> Directive
Scan the entries for the string "vélos" and give the number of lines that have it, nothing further.
Given data below:
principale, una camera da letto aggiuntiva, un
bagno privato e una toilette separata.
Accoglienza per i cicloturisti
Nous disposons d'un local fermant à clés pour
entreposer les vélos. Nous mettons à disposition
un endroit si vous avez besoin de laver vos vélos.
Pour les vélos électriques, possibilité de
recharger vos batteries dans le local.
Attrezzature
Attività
End of Given data.
> Reply
3